Stored items from a collection:
*** Begin section ***
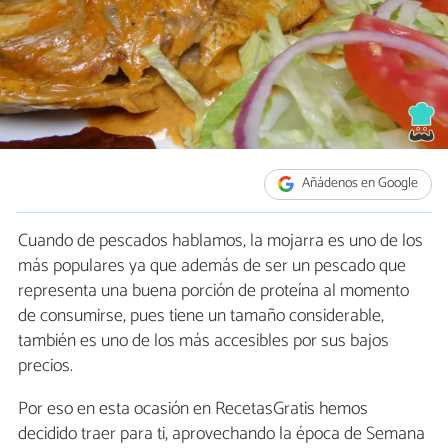
Añádenos en Google
Cuando de pescados hablamos, la mojarra es uno de los
más populares ya que además de ser un pescado que
representa una buena porción de proteína al momento
de consumirse, pues tiene un tamaño considerable,
también es uno de los más accesibles por sus bajos
precios.
Por eso en esta ocasión en RecetasGratis hemos
decidido traer para ti, aprovechando la época de Semana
*** End section ***
EXERCISE AIM>
Copy out all of the entries exactly as they stand, with no pictures in your copy.

WRITTEN ANSWER>
Añádenos en Google
Cuando de pescados hablamos, la mojarra es uno de los
más populares ya que además de ser un pescado que
representa una buena porción de proteína al momento
de consumirse, pues tiene un tamaño considerable,
también es uno de los más accesibles por sus bajos
precios.
Por eso en esta ocasión en RecetasGratis hemos
decidido traer para ti, aprovechando la época de Semana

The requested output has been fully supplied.